▼
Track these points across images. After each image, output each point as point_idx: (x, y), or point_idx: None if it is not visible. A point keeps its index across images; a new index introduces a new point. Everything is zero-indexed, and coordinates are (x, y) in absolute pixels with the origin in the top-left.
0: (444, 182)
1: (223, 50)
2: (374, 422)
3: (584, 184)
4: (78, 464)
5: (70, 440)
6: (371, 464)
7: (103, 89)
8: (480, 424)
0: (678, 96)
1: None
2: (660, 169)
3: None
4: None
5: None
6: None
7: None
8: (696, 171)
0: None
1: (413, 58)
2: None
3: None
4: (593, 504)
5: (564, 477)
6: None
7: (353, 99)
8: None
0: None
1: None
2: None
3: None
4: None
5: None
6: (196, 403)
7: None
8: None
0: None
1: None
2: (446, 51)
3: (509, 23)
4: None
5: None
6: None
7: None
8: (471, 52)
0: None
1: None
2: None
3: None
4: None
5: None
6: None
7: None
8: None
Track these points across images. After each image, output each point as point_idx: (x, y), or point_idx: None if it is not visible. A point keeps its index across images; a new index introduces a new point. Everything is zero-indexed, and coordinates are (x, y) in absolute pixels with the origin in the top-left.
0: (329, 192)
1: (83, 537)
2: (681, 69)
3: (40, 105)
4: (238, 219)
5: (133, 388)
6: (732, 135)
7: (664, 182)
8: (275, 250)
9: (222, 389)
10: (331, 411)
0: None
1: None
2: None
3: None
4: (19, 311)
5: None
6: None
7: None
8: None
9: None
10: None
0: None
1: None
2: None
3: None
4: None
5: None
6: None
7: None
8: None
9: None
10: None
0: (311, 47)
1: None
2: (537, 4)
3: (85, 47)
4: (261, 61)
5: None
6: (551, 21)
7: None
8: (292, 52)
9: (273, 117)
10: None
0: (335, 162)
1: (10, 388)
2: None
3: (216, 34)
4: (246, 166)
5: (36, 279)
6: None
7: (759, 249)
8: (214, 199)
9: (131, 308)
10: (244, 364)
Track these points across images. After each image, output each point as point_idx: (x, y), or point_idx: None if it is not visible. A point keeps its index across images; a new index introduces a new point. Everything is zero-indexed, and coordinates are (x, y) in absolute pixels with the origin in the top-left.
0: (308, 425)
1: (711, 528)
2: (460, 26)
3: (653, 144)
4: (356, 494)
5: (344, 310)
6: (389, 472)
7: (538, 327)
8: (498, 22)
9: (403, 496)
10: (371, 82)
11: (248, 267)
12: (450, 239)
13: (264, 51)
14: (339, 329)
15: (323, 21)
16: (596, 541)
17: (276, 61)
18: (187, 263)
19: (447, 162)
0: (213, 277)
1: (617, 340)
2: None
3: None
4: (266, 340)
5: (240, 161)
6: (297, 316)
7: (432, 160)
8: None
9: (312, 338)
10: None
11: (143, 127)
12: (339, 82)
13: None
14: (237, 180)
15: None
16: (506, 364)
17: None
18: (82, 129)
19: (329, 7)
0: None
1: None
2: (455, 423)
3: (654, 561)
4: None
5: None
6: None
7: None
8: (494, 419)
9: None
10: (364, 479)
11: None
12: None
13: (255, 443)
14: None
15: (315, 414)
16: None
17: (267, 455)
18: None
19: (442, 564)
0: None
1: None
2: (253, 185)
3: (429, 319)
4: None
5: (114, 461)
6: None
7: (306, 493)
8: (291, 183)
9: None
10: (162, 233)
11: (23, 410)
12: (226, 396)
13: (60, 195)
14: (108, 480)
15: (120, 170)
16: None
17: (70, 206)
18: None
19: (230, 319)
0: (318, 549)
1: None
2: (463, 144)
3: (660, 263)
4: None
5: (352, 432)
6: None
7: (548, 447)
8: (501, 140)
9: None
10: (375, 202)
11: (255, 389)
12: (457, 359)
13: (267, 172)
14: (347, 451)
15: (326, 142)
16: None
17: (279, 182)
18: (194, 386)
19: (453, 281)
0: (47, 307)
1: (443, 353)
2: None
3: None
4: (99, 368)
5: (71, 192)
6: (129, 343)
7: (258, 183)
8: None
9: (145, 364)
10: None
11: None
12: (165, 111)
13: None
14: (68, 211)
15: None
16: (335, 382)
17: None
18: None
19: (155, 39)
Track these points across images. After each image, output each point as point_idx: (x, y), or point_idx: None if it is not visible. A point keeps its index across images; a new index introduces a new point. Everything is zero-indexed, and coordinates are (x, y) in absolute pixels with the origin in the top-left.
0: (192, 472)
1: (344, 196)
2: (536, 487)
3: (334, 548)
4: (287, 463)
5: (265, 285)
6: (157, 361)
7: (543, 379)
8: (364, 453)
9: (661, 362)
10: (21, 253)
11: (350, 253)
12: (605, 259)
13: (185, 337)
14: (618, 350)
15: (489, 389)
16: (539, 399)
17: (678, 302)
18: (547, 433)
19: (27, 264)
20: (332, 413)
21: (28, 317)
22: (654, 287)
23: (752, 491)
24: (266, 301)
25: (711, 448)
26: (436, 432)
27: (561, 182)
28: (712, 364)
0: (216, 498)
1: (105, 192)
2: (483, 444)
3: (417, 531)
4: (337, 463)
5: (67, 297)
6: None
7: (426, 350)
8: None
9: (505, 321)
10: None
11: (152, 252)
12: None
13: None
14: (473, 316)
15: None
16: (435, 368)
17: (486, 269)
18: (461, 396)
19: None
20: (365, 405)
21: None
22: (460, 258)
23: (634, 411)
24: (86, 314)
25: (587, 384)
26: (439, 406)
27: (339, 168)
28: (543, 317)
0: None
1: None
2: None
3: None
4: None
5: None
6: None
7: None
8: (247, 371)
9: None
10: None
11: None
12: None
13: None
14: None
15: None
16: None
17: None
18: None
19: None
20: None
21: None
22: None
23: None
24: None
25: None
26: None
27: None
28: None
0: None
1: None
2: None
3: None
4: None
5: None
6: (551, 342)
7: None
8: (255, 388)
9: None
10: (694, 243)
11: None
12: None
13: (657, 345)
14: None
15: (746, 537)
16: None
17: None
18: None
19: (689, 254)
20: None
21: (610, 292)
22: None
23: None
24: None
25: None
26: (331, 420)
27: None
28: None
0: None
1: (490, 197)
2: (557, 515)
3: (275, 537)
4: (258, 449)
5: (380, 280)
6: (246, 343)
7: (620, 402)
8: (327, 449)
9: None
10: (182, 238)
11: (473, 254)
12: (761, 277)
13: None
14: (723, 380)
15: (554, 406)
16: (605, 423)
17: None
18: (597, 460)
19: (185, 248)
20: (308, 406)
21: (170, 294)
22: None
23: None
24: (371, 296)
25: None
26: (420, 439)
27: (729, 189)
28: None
▲
What you are asked to do :: Turn every line of the items above into a numbered list, dropping any blank lines.

Solution to the exercise ::
1. Track these points across images. After each image, output each point as point_idx: (x, y), or point_idx: None if it is not visible. A point keeps its index across images; a new index introduces a new point. Everything is zero-indexed, and coordinates are (x, y) in absolute pixels with the origin in the top-left.
2. 0: (444, 182)
3. 1: (223, 50)
4. 2: (374, 422)
5. 3: (584, 184)
6. 4: (78, 464)
7. 5: (70, 440)
8. 6: (371, 464)
9. 7: (103, 89)
10. 8: (480, 424)
11. 0: (678, 96)
12. 1: None
13. 2: (660, 169)
14. 3: None
15. 4: None
16. 5: None
17. 6: None
18. 7: None
19. 8: (696, 171)
20. 0: None
21. 1: (413, 58)
22. 2: None
23. 3: None
24. 4: (593, 504)
25. 5: (564, 477)
26. 6: None
27. 7: (353, 99)
28. 8: None
29. 0: None
30. 1: None
31. 2: None
32. 3: None
33. 4: None
34. 5: None
35. 6: (196, 403)
36. 7: None
37. 8: None
38. 0: None
39. 1: None
40. 2: (446, 51)
41. 3: (509, 23)
42. 4: None
43. 5: None
44. 6: None
45. 7: None
46. 8: (471, 52)
47. 0: None
48. 1: None
49. 2: None
50. 3: None
51. 4: None
52. 5: None
53. 6: None
54. 7: None
55. 8: None
56. Track these points across images. After each image, output each point as point_idx: (x, y), or point_idx: None if it is not visible. A point keeps its index across images; a new index introduces a new point. Everything is zero-indexed, and coordinates are (x, y) in absolute pixels with the origin in the top-left.
57. 0: (329, 192)
58. 1: (83, 537)
59. 2: (681, 69)
60. 3: (40, 105)
61. 4: (238, 219)
62. 5: (133, 388)
63. 6: (732, 135)
64. 7: (664, 182)
65. 8: (275, 250)
66. 9: (222, 389)
67. 10: (331, 411)
68. 0: None
69. 1: None
70. 2: None
71. 3: None
72. 4: (19, 311)
73. 5: None
74. 6: None
75. 7: None
76. 8: None
77. 9: None
78. 10: None
79. 0: None
80. 1: None
81. 2: None
82. 3: None
83. 4: None
84. 5: None
85. 6: None
86. 7: None
87. 8: None
88. 9: None
89. 10: None
90. 0: (311, 47)
91. 1: None
92. 2: (537, 4)
93. 3: (85, 47)
94. 4: (261, 61)
95. 5: None
96. 6: (551, 21)
97. 7: None
98. 8: (292, 52)
99. 9: (273, 117)
100. 10: None
101. 0: (335, 162)
102. 1: (10, 388)
103. 2: None
104. 3: (216, 34)
105. 4: (246, 166)
106. 5: (36, 279)
107. 6: None
108. 7: (759, 249)
109. 8: (214, 199)
110. 9: (131, 308)
111. 10: (244, 364)
112. Track these points across images. After each image, output each point as point_idx: (x, y), or point_idx: None if it is not visible. A point keeps its index across images; a new index introduces a new point. Everything is zero-indexed, and coordinates are (x, y) in absolute pixels with the origin in the top-left.
113. 0: (308, 425)
114. 1: (711, 528)
115. 2: (460, 26)
116. 3: (653, 144)
117. 4: (356, 494)
118. 5: (344, 310)
119. 6: (389, 472)
120. 7: (538, 327)
121. 8: (498, 22)
122. 9: (403, 496)
123. 10: (371, 82)
124. 11: (248, 267)
125. 12: (450, 239)
126. 13: (264, 51)
127. 14: (339, 329)
128. 15: (323, 21)
129. 16: (596, 541)
130. 17: (276, 61)
131. 18: (187, 263)
132. 19: (447, 162)
133. 0: (213, 277)
134. 1: (617, 340)
135. 2: None
136. 3: None
137. 4: (266, 340)
138. 5: (240, 161)
139. 6: (297, 316)
140. 7: (432, 160)
141. 8: None
142. 9: (312, 338)
143. 10: None
144. 11: (143, 127)
145. 12: (339, 82)
146. 13: None
147. 14: (237, 180)
148. 15: None
149. 16: (506, 364)
150. 17: None
151. 18: (82, 129)
152. 19: (329, 7)
153. 0: None
154. 1: None
155. 2: (455, 423)
156. 3: (654, 561)
157. 4: None
158. 5: None
159. 6: None
160. 7: None
161. 8: (494, 419)
162. 9: None
163. 10: (364, 479)
164. 11: None
165. 12: None
166. 13: (255, 443)
167. 14: None
168. 15: (315, 414)
169. 16: None
170. 17: (267, 455)
171. 18: None
172. 19: (442, 564)
173. 0: None
174. 1: None
175. 2: (253, 185)
176. 3: (429, 319)
177. 4: None
178. 5: (114, 461)
179. 6: None
180. 7: (306, 493)
181. 8: (291, 183)
182. 9: None
183. 10: (162, 233)
184. 11: (23, 410)
185. 12: (226, 396)
186. 13: (60, 195)
187. 14: (108, 480)
188. 15: (120, 170)
189. 16: None
190. 17: (70, 206)
191. 18: None
192. 19: (230, 319)
193. 0: (318, 549)
194. 1: None
195. 2: (463, 144)
196. 3: (660, 263)
197. 4: None
198. 5: (352, 432)
199. 6: None
200. 7: (548, 447)
201. 8: (501, 140)
202. 9: None
203. 10: (375, 202)
204. 11: (255, 389)
205. 12: (457, 359)
206. 13: (267, 172)
207. 14: (347, 451)
208. 15: (326, 142)
209. 16: None
210. 17: (279, 182)
211. 18: (194, 386)
212. 19: (453, 281)
213. 0: (47, 307)
214. 1: (443, 353)
215. 2: None
216. 3: None
217. 4: (99, 368)
218. 5: (71, 192)
219. 6: (129, 343)
220. 7: (258, 183)
221. 8: None
222. 9: (145, 364)
223. 10: None
224. 11: None
225. 12: (165, 111)
226. 13: None
227. 14: (68, 211)
228. 15: None
229. 16: (335, 382)
230. 17: None
231. 18: None
232. 19: (155, 39)
233. Track these points across images. After each image, output each point as point_idx: (x, y), or point_idx: None if it is not visible. A point keeps its index across images; a new index introduces a new point. Everything is zero-indexed, and coordinates are (x, y) in absolute pixels with the origin in the top-left.
234. 0: (192, 472)
235. 1: (344, 196)
236. 2: (536, 487)
237. 3: (334, 548)
238. 4: (287, 463)
239. 5: (265, 285)
240. 6: (157, 361)
241. 7: (543, 379)
242. 8: (364, 453)
243. 9: (661, 362)
244. 10: (21, 253)
245. 11: (350, 253)
246. 12: (605, 259)
247. 13: (185, 337)
248. 14: (618, 350)
249. 15: (489, 389)
250. 16: (539, 399)
251. 17: (678, 302)
252. 18: (547, 433)
253. 19: (27, 264)
254. 20: (332, 413)
255. 21: (28, 317)
256. 22: (654, 287)
257. 23: (752, 491)
258. 24: (266, 301)
259. 25: (711, 448)
260. 26: (436, 432)
261. 27: (561, 182)
262. 28: (712, 364)
263. 0: (216, 498)
264. 1: (105, 192)
265. 2: (483, 444)
266. 3: (417, 531)
267. 4: (337, 463)
268. 5: (67, 297)
269. 6: None
270. 7: (426, 350)
271. 8: None
272. 9: (505, 321)
273. 10: None
274. 11: (152, 252)
275. 12: None
276. 13: None
277. 14: (473, 316)
278. 15: None
279. 16: (435, 368)
280. 17: (486, 269)
281. 18: (461, 396)
282. 19: None
283. 20: (365, 405)
284. 21: None
285. 22: (460, 258)
286. 23: (634, 411)
287. 24: (86, 314)
288. 25: (587, 384)
289. 26: (439, 406)
290. 27: (339, 168)
291. 28: (543, 317)
292. 0: None
293. 1: None
294. 2: None
295. 3: None
296. 4: None
297. 5: None
298. 6: None
299. 7: None
300. 8: (247, 371)
301. 9: None
302. 10: None
303. 11: None
304. 12: None
305. 13: None
306. 14: None
307. 15: None
308. 16: None
309. 17: None
310. 18: None
311. 19: None
312. 20: None
313. 21: None
314. 22: None
315. 23: None
316. 24: None
317. 25: None
318. 26: None
319. 27: None
320. 28: None
321. 0: None
322. 1: None
323. 2: None
324. 3: None
325. 4: None
326. 5: None
327. 6: (551, 342)
328. 7: None
329. 8: (255, 388)
330. 9: None
331. 10: (694, 243)
332. 11: None
333. 12: None
334. 13: (657, 345)
335. 14: None
336. 15: (746, 537)
337. 16: None
338. 17: None
339. 18: None
340. 19: (689, 254)
341. 20: None
342. 21: (610, 292)
343. 22: None
344. 23: None
345. 24: None
346. 25: None
347. 26: (331, 420)
348. 27: None
349. 28: None
350. 0: None
351. 1: (490, 197)
352. 2: (557, 515)
353. 3: (275, 537)
354. 4: (258, 449)
355. 5: (380, 280)
356. 6: (246, 343)
357. 7: (620, 402)
358. 8: (327, 449)
359. 9: None
360. 10: (182, 238)
361. 11: (473, 254)
362. 12: (761, 277)
363. 13: None
364. 14: (723, 380)
365. 15: (554, 406)
366. 16: (605, 423)
367. 17: None
368. 18: (597, 460)
369. 19: (185, 248)
370. 20: (308, 406)
371. 21: (170, 294)
372. 22: None
373. 23: None
374. 24: (371, 296)
375. 25: None
376. 26: (420, 439)
377. 27: (729, 189)
378. 28: None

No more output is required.